A bit more information to this topic. As I continue to test various different things. It appears that just plainly using TTS (Piper) whether it's on the beefer remote server or hosted locally on the HA server as an Add-On. It seems that if Piper does not respond within 5 seconds to the TTS action nothing gets played. Since the TTS is cached on the HA server, running the action again right afterwards works perfectly.

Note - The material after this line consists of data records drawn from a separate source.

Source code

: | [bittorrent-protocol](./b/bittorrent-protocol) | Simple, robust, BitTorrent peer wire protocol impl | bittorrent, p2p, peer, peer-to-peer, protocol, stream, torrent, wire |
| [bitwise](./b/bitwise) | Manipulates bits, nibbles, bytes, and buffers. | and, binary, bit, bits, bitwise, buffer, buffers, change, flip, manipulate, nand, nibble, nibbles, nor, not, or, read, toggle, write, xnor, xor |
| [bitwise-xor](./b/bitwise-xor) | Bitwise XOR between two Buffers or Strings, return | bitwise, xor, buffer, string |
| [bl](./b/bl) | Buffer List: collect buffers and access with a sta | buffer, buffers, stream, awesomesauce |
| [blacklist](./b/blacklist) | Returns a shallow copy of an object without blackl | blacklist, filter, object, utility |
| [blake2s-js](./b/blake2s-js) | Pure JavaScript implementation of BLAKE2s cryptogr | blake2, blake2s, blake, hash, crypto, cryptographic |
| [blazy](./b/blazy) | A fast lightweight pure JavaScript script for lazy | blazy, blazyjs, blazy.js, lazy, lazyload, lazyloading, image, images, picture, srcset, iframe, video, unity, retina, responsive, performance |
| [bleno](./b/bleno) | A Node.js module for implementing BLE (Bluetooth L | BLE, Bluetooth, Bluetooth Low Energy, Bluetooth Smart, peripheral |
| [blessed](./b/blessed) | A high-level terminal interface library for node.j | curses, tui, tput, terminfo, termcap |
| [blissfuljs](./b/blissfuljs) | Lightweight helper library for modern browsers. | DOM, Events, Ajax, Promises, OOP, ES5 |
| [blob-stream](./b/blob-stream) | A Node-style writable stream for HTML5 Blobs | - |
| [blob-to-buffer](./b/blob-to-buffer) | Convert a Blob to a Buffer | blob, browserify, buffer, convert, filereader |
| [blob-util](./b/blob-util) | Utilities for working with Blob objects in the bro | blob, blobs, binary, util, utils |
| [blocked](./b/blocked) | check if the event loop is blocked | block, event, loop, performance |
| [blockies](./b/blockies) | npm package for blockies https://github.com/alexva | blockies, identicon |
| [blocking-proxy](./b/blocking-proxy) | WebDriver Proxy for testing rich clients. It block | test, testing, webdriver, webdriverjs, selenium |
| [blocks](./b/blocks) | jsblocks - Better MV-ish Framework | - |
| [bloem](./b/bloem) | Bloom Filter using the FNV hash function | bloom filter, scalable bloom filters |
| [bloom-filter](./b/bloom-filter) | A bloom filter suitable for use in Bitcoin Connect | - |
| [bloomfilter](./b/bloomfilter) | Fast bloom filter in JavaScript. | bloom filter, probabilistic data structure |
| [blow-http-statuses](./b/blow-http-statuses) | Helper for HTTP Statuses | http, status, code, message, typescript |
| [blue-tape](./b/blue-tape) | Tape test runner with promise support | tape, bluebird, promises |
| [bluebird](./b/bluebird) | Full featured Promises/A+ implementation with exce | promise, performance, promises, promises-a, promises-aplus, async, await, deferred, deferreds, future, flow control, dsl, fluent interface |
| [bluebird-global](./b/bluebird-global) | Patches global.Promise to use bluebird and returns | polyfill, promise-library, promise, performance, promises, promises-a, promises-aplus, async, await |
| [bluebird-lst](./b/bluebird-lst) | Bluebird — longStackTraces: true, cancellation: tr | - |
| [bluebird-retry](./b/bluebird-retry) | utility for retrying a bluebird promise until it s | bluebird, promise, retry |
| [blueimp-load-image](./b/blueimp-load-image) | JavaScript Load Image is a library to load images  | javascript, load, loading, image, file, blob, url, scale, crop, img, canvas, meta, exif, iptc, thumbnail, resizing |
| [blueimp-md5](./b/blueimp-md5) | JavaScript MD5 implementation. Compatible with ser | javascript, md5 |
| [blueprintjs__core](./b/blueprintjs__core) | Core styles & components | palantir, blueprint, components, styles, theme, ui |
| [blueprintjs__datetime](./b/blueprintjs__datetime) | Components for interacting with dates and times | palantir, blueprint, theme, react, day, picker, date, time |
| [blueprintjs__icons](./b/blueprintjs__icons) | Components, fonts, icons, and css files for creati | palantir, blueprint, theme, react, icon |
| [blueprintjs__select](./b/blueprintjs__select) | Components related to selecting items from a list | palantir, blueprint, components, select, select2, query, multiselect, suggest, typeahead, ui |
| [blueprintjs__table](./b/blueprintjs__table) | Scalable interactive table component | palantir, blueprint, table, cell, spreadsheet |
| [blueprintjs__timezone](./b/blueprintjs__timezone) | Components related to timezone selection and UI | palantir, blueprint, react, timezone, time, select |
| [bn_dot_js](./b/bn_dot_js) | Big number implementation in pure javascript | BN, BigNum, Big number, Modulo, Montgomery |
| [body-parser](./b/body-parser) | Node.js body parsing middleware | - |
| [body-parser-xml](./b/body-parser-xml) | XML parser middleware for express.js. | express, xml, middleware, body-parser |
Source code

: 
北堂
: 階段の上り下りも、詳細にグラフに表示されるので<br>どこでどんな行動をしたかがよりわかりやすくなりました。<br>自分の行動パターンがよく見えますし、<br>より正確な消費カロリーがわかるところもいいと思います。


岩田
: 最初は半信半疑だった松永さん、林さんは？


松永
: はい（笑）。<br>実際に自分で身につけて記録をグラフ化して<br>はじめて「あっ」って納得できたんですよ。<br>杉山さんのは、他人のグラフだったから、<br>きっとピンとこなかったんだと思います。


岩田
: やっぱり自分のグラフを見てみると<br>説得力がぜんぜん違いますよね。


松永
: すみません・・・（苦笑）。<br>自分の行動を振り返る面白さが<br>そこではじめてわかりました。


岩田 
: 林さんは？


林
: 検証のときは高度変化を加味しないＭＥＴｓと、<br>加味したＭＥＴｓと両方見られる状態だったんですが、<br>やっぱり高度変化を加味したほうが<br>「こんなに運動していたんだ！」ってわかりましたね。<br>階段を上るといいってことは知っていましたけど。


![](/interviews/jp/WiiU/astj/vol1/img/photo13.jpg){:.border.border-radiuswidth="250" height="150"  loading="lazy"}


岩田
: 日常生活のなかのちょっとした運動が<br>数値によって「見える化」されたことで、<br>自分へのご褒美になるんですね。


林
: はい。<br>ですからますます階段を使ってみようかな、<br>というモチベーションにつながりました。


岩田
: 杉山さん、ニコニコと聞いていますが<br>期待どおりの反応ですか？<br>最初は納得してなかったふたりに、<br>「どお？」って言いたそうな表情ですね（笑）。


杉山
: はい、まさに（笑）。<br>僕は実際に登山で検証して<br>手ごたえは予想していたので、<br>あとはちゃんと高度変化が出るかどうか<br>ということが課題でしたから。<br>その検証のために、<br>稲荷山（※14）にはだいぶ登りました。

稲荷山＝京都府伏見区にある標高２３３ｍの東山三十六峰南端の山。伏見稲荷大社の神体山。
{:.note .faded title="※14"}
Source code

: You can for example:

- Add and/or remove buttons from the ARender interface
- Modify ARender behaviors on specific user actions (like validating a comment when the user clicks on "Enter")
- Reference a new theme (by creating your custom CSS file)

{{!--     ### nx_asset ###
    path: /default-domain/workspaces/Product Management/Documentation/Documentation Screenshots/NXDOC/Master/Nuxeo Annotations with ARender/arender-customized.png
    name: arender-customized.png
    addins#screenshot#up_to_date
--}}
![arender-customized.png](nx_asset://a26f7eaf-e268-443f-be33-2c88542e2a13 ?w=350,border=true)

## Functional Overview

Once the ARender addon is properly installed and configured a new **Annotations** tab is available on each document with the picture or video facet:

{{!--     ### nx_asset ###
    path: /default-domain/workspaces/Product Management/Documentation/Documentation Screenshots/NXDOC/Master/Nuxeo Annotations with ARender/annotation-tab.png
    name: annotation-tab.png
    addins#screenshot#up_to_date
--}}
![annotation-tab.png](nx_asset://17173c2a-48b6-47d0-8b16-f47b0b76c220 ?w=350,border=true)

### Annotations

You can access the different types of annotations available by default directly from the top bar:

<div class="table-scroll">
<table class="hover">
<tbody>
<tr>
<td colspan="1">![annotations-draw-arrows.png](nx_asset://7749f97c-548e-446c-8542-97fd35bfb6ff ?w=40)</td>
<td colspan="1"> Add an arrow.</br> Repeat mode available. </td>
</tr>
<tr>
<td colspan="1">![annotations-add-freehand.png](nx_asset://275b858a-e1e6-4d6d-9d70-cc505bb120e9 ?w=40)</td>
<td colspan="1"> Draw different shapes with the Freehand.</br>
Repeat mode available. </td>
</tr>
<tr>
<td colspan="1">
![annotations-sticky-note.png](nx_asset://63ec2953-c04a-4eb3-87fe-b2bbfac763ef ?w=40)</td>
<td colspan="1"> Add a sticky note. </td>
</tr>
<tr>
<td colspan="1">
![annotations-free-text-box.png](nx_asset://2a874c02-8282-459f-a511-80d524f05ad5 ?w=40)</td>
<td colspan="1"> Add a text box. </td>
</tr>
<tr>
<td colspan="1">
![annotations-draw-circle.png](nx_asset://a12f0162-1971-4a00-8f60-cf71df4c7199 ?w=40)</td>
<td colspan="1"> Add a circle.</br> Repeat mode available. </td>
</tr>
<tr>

So I guess the question, is there a setting inside of HA for the TTS action to wait longer?

#

Some example YAML of the TTS action. (Stories courtesy of Llama3.3)

#

This plays without issue, it's 100 words and completes the text-to-speech conversion in about 4 seconds.

action: tts.speak
data:
  cache: false
  media_player_entity_id: media_player.respeaker_satellite_media_player
  message: >-
    "Sir, I've accessed a rather...amusing scenario for your consideration.
    Imagine Winter, personified as a mischievous force, smashing pumpkins off a
    train bridge after Halloween. The gourds, once jack-o'-lanterns, now lay
    shattered on the frosty ground below. As the last train of the evening
    rumbles by, Winter's chill breath extinguishes the final flickers of
    candlelight, plunging the pumpkin remnants into darkness. The sound of
    crunching vines and splintering rind fills the air, a seasonal farewell from
    Winter, as the bridge stands sentinel, a frosty guardian of the autumnal
    aftermath."
  options:
    voice: jarvis-high
target:
  entity_id: tts.piper_docker
#

This won't play on the first run, it's 150 words and completes the text-to-speech conversion in about 7 seconds.

action: tts.speak
data:
  cache: false
  media_player_entity_id: media_player.respeaker_satellite_media_player
  message: >-
    As the snowflakes gently fell, the neighborhood transformed into a winter
    wonderland. The smell of hot chocolate and cookies wafted through the air,
    mingling with the sound of laughter and carols. The Christmas lights, a
    kaleidoscope of colors, twinkled like stars on the houses and trees. A
    frozen pond sparkled like a diamond, reflecting the vibrant hues of the
    lights. Children bundled up in scarves and mittens, their eyes wide with
    wonder, gazed at the magical display. The soft glow of the lights seemed to
    bring the community together, filling hearts with joy and warmth. As the
    night fell, the winter Christmas lights shone brighter, a symbol of hope,
    love, and the magic of the season. The scene was a perfect blend of winter's
    chill and Christmas' warmth, creating an unforgettable holiday atmosphere.
    The lights danced, a festive spectacle, on this merry winter's night.
  options:
    voice: jarvis-high
target:
  entity_id: tts.piper_docker

But will play fine, if I run the action again right afterwards. Even though the cached option is set to false. It doesn't seem to have any affect whether it's true or false.